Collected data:
*** Block opens ***
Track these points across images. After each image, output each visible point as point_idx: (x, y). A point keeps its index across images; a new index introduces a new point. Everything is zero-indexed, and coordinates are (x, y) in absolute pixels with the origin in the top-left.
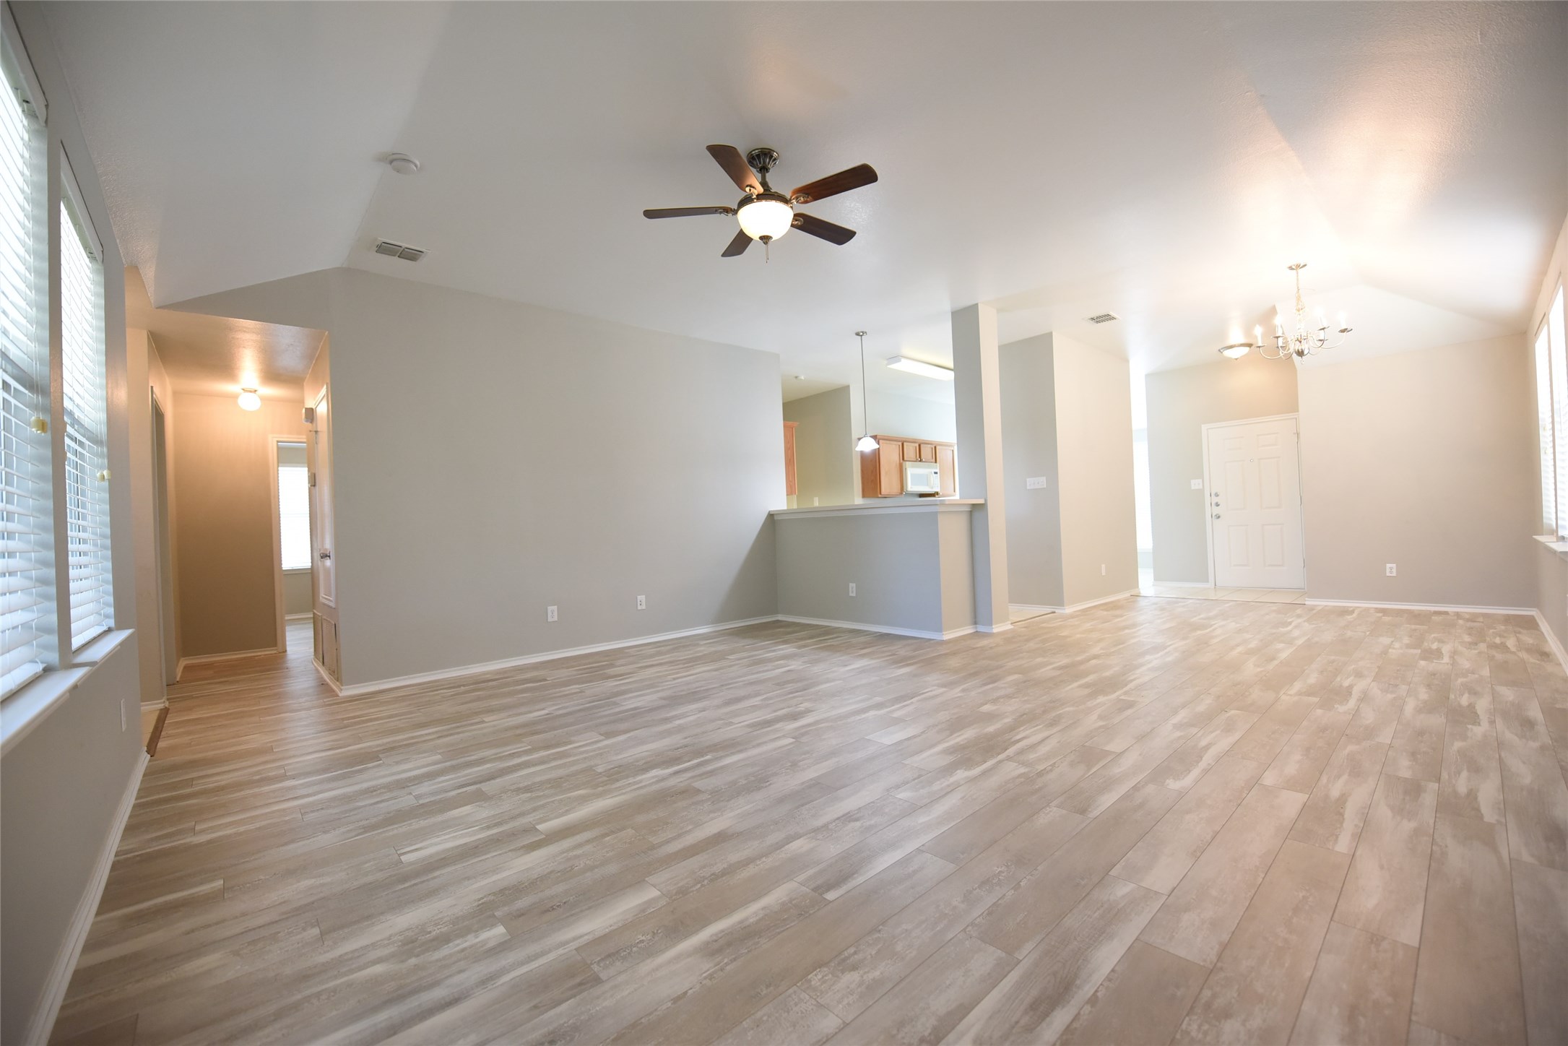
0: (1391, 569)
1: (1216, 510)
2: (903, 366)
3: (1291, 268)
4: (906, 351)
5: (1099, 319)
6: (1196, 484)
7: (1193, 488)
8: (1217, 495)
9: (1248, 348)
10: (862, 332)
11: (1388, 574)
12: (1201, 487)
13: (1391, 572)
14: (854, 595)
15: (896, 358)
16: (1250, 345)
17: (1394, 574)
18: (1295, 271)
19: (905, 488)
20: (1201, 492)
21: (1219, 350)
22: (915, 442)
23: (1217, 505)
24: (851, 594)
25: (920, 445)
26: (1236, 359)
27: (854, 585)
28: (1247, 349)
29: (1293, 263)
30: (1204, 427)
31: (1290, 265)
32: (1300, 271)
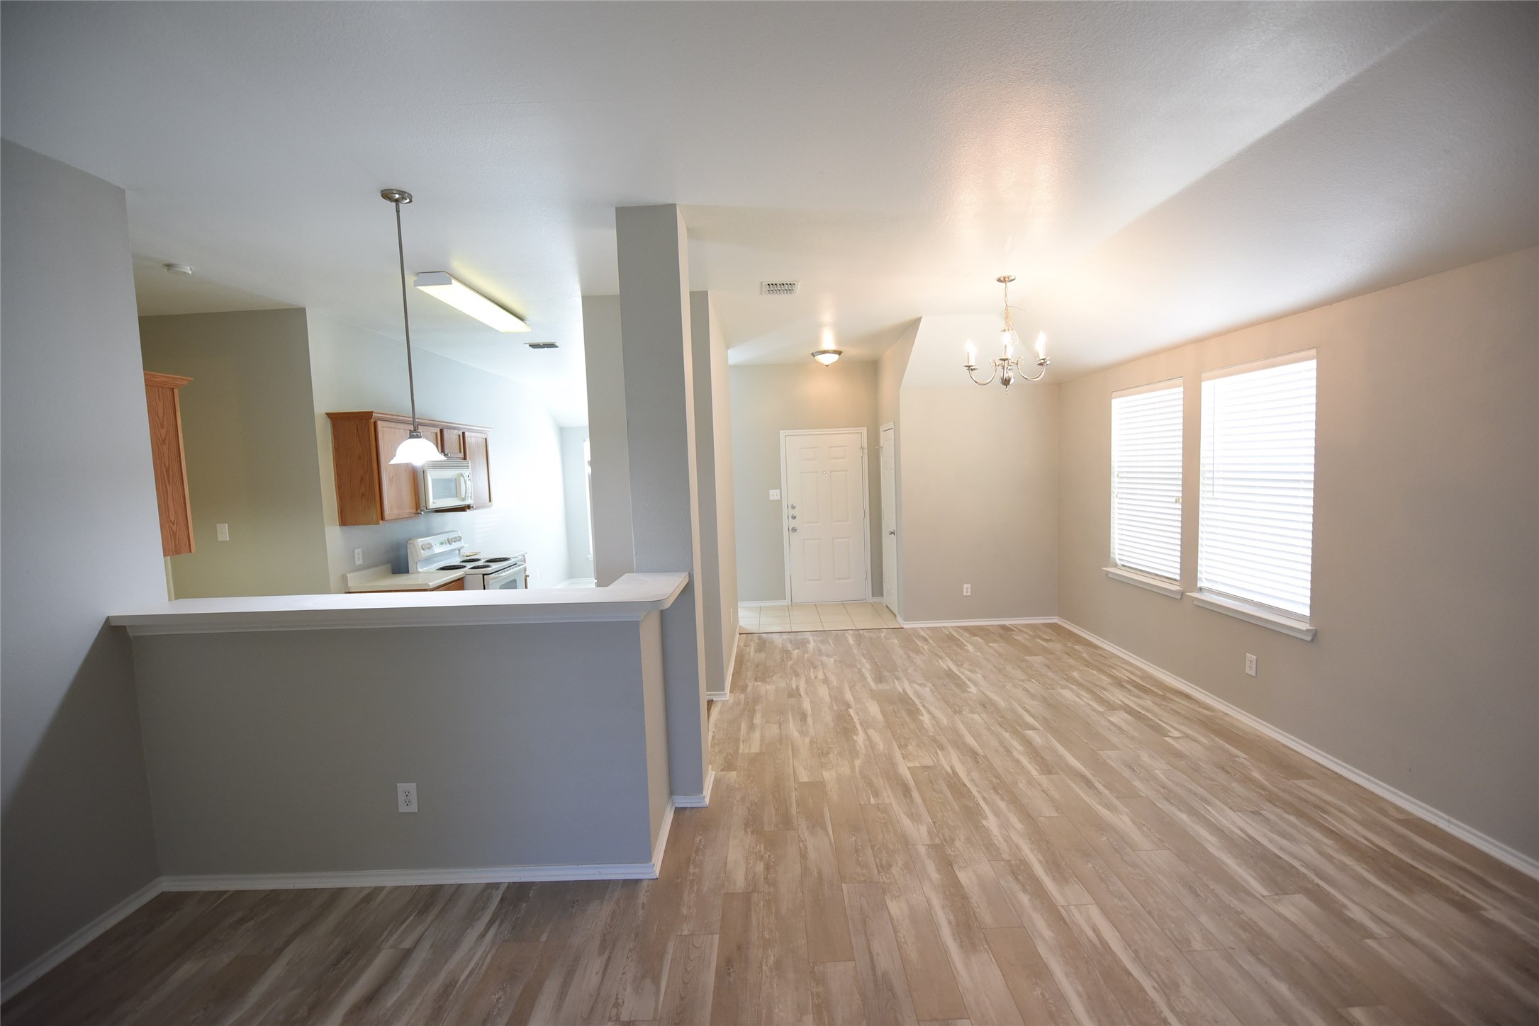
0: (967, 589)
1: (793, 523)
2: (450, 295)
3: (999, 280)
4: (458, 266)
5: (773, 288)
6: (774, 494)
7: (771, 499)
8: (793, 507)
9: (838, 356)
10: (402, 193)
11: (965, 594)
12: (779, 498)
13: (967, 592)
14: (414, 808)
15: (442, 275)
16: (839, 353)
17: (969, 594)
18: (1003, 284)
19: (423, 503)
20: (780, 501)
21: (812, 354)
22: (433, 426)
23: (794, 518)
24: (403, 808)
25: (441, 431)
26: (827, 366)
27: (412, 787)
28: (836, 357)
29: (1001, 274)
30: (782, 433)
31: (998, 277)
32: (1009, 284)
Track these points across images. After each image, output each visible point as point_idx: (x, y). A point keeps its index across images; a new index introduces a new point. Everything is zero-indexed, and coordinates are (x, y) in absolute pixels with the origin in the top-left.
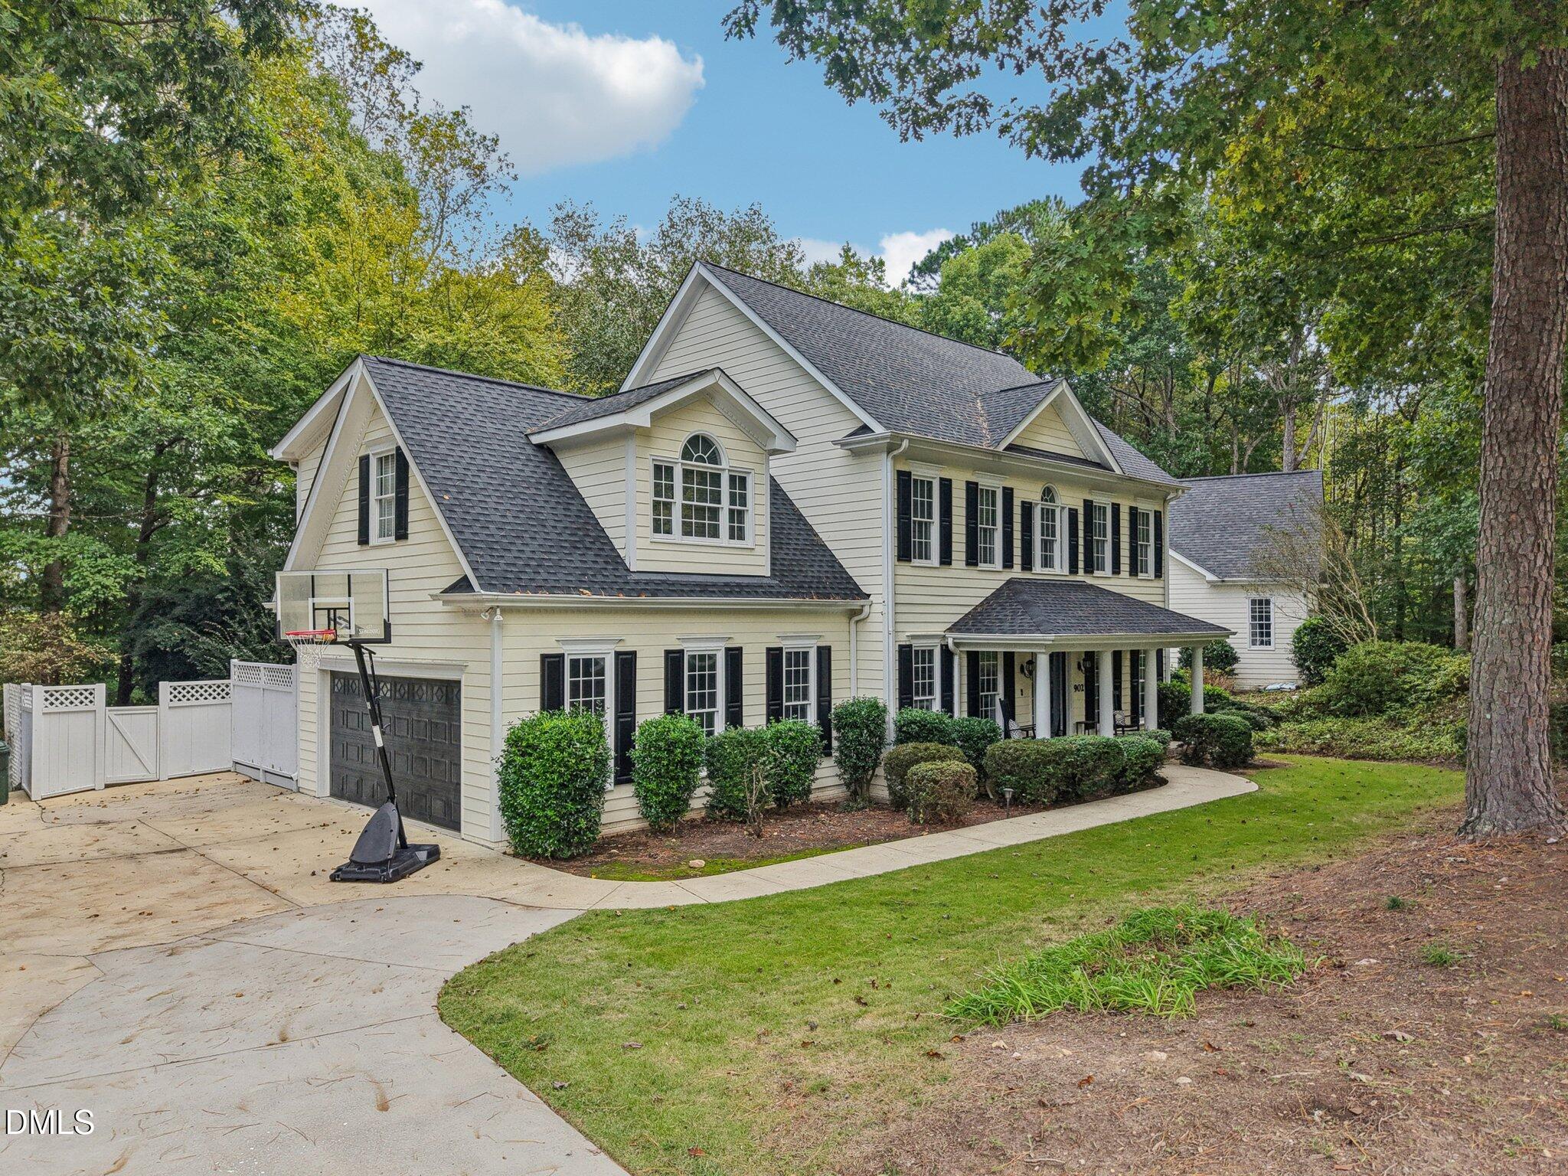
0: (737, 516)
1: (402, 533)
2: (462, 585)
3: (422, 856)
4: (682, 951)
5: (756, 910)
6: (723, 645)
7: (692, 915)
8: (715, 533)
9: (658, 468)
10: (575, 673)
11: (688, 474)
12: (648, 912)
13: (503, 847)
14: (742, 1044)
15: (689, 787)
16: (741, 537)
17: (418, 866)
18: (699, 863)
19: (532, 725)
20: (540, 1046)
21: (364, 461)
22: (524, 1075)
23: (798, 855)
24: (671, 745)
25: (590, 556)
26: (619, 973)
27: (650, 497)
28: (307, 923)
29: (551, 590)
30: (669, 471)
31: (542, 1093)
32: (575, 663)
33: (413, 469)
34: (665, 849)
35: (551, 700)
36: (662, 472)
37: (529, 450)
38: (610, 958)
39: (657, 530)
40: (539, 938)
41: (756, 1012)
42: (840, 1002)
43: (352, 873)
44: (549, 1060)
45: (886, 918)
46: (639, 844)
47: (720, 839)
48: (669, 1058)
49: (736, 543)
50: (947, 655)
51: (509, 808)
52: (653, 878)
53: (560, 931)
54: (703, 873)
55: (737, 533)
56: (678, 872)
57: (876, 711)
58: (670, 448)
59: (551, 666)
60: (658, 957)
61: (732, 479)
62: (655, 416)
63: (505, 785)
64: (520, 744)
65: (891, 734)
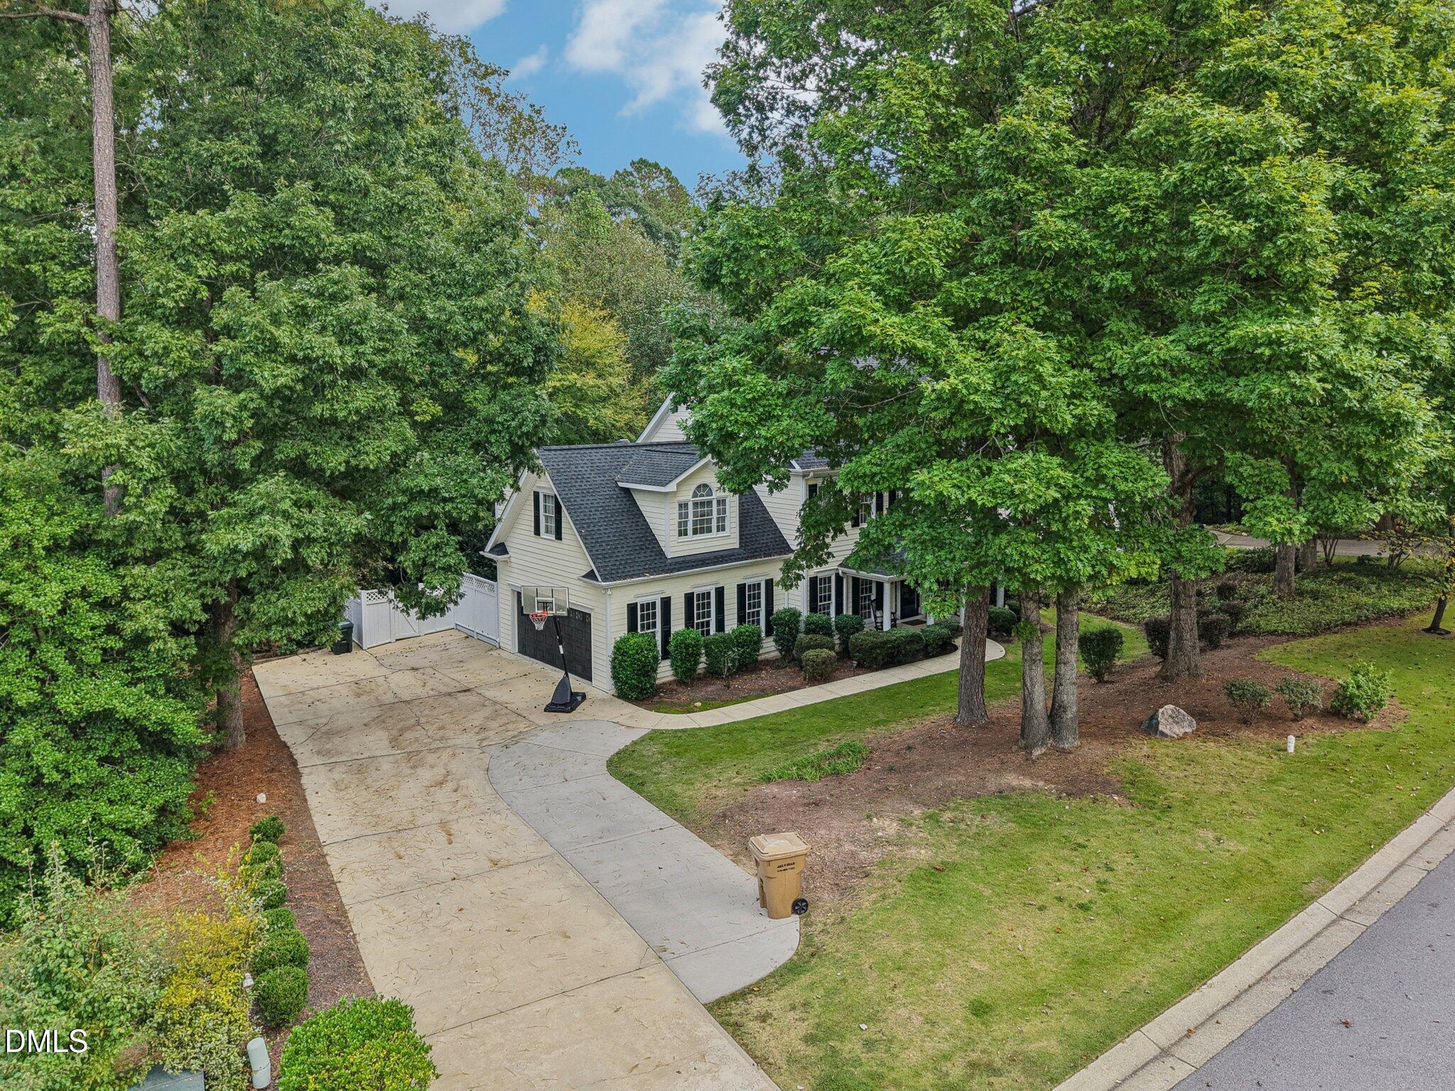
0: (721, 520)
1: (559, 536)
2: (590, 575)
3: (579, 698)
4: (686, 751)
5: (718, 731)
6: (714, 587)
7: (692, 733)
8: (709, 530)
9: (680, 506)
10: (642, 610)
11: (695, 504)
12: (676, 731)
13: (613, 691)
14: (698, 785)
15: (697, 663)
16: (724, 530)
17: (578, 704)
18: (698, 704)
19: (624, 641)
20: (642, 784)
21: (536, 495)
22: (639, 793)
23: (745, 699)
24: (687, 647)
25: (648, 553)
26: (665, 760)
27: (677, 520)
28: (544, 734)
29: (632, 577)
30: (686, 505)
31: (646, 797)
32: (642, 606)
33: (564, 508)
34: (683, 695)
35: (632, 627)
36: (683, 506)
37: (618, 491)
38: (661, 753)
39: (680, 535)
40: (634, 743)
41: (706, 776)
42: (732, 773)
43: (551, 708)
44: (645, 788)
45: (767, 736)
46: (672, 690)
47: (710, 689)
48: (678, 789)
49: (721, 534)
50: (839, 580)
51: (615, 677)
52: (678, 712)
53: (642, 739)
54: (701, 710)
55: (721, 528)
56: (688, 709)
57: (795, 615)
58: (687, 495)
59: (632, 609)
60: (677, 753)
61: (718, 502)
62: (678, 485)
63: (614, 668)
64: (620, 650)
65: (802, 626)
*** Block closes ***
» **How to complete this task**:
Reproduce the records verbatim from their beginning through the line containing "3: (999, 280)", including that line, and leave out the pictures.

» **Answer to the problem**:
Track these points across images. After each image, output each visible point as point_idx: (x, y). A point keeps its index across images; a new index introduces a new point. Everything is zero-indexed, and coordinates are (x, y) in absolute pixels with the origin in the top-left.
0: (1391, 569)
1: (1216, 510)
2: (903, 366)
3: (1291, 268)
4: (906, 351)
5: (1099, 319)
6: (1196, 484)
7: (1193, 488)
8: (1217, 495)
9: (1248, 348)
10: (862, 332)
11: (1388, 574)
12: (1201, 487)
13: (1391, 572)
14: (854, 595)
15: (896, 358)
16: (1250, 345)
17: (1394, 574)
18: (1295, 271)
19: (905, 488)
20: (1201, 492)
21: (1219, 350)
22: (915, 442)
23: (1217, 505)
24: (851, 594)
25: (920, 445)
26: (1236, 359)
27: (854, 585)
28: (1247, 349)
29: (1293, 263)
30: (1204, 427)
31: (1290, 265)
32: (1300, 271)
0: (967, 589)
1: (793, 523)
2: (450, 295)
3: (999, 280)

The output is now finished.